▶ _WHAT TO DO_
Transcribe the material from its first line through the line that contains "(1997) Enahance", including both of those lines, and copy nothing past that point.
· · · ·
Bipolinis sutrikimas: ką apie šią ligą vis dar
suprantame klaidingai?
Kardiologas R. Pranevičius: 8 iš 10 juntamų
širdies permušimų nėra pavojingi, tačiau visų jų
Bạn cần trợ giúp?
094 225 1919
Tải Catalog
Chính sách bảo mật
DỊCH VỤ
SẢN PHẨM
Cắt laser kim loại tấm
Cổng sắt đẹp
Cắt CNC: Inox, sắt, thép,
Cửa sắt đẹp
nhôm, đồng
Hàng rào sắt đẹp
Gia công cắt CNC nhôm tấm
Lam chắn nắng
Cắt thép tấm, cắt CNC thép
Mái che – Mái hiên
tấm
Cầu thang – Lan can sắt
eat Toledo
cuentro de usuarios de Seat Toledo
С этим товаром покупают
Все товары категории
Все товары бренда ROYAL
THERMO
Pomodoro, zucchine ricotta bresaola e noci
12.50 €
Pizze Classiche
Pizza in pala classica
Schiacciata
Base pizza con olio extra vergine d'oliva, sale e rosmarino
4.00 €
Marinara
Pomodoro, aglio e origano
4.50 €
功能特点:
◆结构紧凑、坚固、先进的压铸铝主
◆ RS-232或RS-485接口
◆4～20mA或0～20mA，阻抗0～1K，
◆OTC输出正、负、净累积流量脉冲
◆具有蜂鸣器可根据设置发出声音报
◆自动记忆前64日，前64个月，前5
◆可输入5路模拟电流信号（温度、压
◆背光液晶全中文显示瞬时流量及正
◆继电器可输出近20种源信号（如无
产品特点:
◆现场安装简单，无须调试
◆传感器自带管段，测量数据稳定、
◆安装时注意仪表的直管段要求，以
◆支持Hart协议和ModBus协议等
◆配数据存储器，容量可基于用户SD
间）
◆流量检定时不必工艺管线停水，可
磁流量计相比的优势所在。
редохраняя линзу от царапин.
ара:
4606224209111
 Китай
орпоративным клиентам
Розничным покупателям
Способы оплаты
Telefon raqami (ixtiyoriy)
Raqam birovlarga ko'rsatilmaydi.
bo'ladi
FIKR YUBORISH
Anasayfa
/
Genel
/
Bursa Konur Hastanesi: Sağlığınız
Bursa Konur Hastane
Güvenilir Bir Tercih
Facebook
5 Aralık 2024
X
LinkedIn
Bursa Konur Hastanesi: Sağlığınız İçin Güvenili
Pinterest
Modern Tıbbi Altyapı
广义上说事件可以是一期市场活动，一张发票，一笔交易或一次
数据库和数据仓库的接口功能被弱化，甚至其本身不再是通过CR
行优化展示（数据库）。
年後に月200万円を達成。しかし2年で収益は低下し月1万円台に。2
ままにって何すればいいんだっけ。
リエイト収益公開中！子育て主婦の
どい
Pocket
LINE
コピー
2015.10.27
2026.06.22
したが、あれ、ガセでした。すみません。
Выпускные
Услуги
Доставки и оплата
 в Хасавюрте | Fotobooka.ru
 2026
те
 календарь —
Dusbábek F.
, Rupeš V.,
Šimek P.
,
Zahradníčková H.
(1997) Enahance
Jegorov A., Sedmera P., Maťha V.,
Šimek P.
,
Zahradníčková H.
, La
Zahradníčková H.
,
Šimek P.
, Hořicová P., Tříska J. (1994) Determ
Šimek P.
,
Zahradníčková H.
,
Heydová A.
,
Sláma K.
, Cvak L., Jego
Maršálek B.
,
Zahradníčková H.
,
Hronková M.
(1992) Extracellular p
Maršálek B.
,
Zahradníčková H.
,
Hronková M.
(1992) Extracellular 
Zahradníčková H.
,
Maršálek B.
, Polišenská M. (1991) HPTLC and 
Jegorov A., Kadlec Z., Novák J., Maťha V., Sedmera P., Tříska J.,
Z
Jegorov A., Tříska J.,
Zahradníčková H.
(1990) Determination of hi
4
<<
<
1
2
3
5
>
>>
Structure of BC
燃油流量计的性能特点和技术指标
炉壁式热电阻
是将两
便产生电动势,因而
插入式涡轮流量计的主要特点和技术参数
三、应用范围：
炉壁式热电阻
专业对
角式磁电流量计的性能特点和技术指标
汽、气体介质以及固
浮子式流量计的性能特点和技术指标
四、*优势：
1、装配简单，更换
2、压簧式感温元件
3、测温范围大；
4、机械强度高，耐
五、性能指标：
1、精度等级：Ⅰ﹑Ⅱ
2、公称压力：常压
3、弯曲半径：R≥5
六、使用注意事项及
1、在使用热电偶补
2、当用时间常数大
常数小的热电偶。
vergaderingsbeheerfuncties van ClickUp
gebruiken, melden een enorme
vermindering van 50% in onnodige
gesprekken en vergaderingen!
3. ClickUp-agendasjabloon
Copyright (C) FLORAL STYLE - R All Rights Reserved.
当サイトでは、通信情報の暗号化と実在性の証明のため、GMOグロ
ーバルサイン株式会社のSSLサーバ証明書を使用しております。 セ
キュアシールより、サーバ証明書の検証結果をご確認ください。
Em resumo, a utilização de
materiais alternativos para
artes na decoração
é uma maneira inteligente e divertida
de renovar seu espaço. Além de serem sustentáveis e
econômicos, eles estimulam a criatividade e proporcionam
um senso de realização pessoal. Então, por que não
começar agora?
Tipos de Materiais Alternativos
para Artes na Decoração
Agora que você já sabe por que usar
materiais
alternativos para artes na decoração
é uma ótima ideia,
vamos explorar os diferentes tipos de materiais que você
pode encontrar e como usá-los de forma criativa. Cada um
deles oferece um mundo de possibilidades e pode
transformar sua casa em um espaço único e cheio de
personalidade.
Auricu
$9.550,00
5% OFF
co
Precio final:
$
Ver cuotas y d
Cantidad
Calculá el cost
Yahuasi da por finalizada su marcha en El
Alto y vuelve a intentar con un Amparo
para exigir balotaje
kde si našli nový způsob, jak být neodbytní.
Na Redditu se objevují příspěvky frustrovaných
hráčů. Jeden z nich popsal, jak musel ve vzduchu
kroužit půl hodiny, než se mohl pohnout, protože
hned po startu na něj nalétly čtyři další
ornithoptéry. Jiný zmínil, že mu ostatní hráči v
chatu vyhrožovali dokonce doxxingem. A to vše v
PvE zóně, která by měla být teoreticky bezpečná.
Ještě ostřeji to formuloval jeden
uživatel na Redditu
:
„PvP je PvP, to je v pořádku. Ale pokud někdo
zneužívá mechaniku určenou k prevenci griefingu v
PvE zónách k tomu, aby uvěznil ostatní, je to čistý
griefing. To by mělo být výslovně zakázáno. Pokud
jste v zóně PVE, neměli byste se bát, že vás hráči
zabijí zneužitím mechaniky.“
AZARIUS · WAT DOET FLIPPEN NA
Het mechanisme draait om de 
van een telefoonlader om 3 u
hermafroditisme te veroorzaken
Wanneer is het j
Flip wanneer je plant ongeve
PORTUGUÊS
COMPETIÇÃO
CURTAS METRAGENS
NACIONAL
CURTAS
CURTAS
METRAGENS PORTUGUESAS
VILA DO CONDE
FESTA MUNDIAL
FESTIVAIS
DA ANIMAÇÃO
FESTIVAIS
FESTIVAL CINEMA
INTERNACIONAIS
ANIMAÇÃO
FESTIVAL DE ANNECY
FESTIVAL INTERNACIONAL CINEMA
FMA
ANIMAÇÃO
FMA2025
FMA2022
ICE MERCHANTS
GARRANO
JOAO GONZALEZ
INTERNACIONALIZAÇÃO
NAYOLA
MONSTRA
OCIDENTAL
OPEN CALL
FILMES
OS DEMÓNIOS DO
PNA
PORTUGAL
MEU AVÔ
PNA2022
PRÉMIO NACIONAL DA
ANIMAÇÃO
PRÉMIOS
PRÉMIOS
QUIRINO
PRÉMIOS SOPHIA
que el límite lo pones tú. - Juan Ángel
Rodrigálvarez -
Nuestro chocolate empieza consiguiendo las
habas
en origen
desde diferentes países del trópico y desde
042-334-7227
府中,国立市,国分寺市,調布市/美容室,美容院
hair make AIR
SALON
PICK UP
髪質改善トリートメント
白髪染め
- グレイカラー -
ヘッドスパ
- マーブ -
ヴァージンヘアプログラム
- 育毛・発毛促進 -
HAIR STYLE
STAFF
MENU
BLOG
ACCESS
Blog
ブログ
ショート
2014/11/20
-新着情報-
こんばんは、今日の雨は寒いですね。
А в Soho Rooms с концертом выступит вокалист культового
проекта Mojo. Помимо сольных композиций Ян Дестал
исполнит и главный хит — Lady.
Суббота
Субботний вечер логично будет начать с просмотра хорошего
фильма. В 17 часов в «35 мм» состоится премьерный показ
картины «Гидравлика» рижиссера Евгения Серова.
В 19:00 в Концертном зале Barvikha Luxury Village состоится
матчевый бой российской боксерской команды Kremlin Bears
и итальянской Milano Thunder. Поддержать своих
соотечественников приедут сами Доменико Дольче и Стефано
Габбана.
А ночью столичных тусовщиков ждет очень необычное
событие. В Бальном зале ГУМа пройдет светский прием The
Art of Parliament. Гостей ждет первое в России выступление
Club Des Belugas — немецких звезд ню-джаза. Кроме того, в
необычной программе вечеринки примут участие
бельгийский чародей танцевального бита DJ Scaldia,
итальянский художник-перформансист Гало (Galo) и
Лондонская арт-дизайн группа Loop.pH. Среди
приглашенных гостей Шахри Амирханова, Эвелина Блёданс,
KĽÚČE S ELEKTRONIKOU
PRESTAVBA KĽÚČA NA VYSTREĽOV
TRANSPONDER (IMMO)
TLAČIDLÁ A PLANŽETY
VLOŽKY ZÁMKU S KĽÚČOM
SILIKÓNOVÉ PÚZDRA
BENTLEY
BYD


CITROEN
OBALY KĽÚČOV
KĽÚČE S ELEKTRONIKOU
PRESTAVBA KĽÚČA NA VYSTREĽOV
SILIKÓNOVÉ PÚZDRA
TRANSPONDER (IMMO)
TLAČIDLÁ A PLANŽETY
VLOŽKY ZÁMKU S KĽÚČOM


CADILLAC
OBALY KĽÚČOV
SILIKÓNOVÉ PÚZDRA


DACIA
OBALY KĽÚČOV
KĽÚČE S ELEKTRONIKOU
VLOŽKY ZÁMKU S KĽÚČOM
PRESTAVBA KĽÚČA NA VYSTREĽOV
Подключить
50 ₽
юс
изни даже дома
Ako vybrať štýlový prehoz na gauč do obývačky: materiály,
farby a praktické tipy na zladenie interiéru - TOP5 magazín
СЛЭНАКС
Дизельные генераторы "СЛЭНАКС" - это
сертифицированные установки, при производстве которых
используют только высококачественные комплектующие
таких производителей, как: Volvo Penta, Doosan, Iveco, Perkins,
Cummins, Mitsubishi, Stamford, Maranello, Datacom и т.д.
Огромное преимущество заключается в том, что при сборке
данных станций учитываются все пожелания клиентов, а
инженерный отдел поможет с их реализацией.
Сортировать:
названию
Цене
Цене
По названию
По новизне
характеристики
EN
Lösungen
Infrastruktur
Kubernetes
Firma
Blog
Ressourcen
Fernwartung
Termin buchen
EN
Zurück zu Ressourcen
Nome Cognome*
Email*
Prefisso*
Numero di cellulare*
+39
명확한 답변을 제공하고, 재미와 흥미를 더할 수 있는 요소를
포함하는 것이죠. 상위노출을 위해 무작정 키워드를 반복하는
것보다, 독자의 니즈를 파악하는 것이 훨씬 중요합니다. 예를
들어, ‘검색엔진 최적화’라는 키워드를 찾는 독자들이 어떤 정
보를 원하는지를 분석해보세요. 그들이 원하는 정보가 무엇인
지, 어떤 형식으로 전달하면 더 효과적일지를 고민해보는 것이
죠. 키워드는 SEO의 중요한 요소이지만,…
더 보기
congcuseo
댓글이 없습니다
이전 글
· · · ·
▶ _ANSWER_
Bipolinis sutrikimas: ką apie šią ligą vis dar
suprantame klaidingai?
Kardiologas R. Pranevičius: 8 iš 10 juntamų
širdies permušimų nėra pavojingi, tačiau visų jų
Bạn cần trợ giúp?
094 225 1919
Tải Catalog
Chính sách bảo mật
DỊCH VỤ
SẢN PHẨM
Cắt laser kim loại tấm
Cổng sắt đẹp
Cắt CNC: Inox, sắt, thép,
Cửa sắt đẹp
nhôm, đồng
Hàng rào sắt đẹp
Gia công cắt CNC nhôm tấm
Lam chắn nắng
Cắt thép tấm, cắt CNC thép
Mái che – Mái hiên
tấm
Cầu thang – Lan can sắt
eat Toledo
cuentro de usuarios de Seat Toledo
С этим товаром покупают
Все товары категории
Все товары бренда ROYAL
THERMO
Pomodoro, zucchine ricotta bresaola e noci
12.50 €
Pizze Classiche
Pizza in pala classica
Schiacciata
Base pizza con olio extra vergine d'oliva, sale e rosmarino
4.00 €
Marinara
Pomodoro, aglio e origano
4.50 €
功能特点:
◆结构紧凑、坚固、先进的压铸铝主
◆ RS-232或RS-485接口
◆4～20mA或0～20mA，阻抗0～1K，
◆OTC输出正、负、净累积流量脉冲
◆具有蜂鸣器可根据设置发出声音报
◆自动记忆前64日，前64个月，前5
◆可输入5路模拟电流信号（温度、压
◆背光液晶全中文显示瞬时流量及正
◆继电器可输出近20种源信号（如无
产品特点:
◆现场安装简单，无须调试
◆传感器自带管段，测量数据稳定、
◆安装时注意仪表的直管段要求，以
◆支持Hart协议和ModBus协议等
◆配数据存储器，容量可基于用户SD
间）
◆流量检定时不必工艺管线停水，可
磁流量计相比的优势所在。
редохраняя линзу от царапин.
ара:
4606224209111
 Китай
орпоративным клиентам
Розничным покупателям
Способы оплаты
Telefon raqami (ixtiyoriy)
Raqam birovlarga ko'rsatilmaydi.
bo'ladi
FIKR YUBORISH
Anasayfa
/
Genel
/
Bursa Konur Hastanesi: Sağlığınız
Bursa Konur Hastane
Güvenilir Bir Tercih
Facebook
5 Aralık 2024
X
LinkedIn
Bursa Konur Hastanesi: Sağlığınız İçin Güvenili
Pinterest
Modern Tıbbi Altyapı
广义上说事件可以是一期市场活动，一张发票，一笔交易或一次
数据库和数据仓库的接口功能被弱化，甚至其本身不再是通过CR
行优化展示（数据库）。
年後に月200万円を達成。しかし2年で収益は低下し月1万円台に。2
ままにって何すればいいんだっけ。
リエイト収益公開中！子育て主婦の
どい
Pocket
LINE
コピー
2015.10.27
2026.06.22
したが、あれ、ガセでした。すみません。
Выпускные
Услуги
Доставки и оплата
 в Хасавюрте | Fotobooka.ru
 2026
те
 календарь —
Dusbábek F.
, Rupeš V.,
Šimek P.
,
Zahradníčková H.
(1997) Enahance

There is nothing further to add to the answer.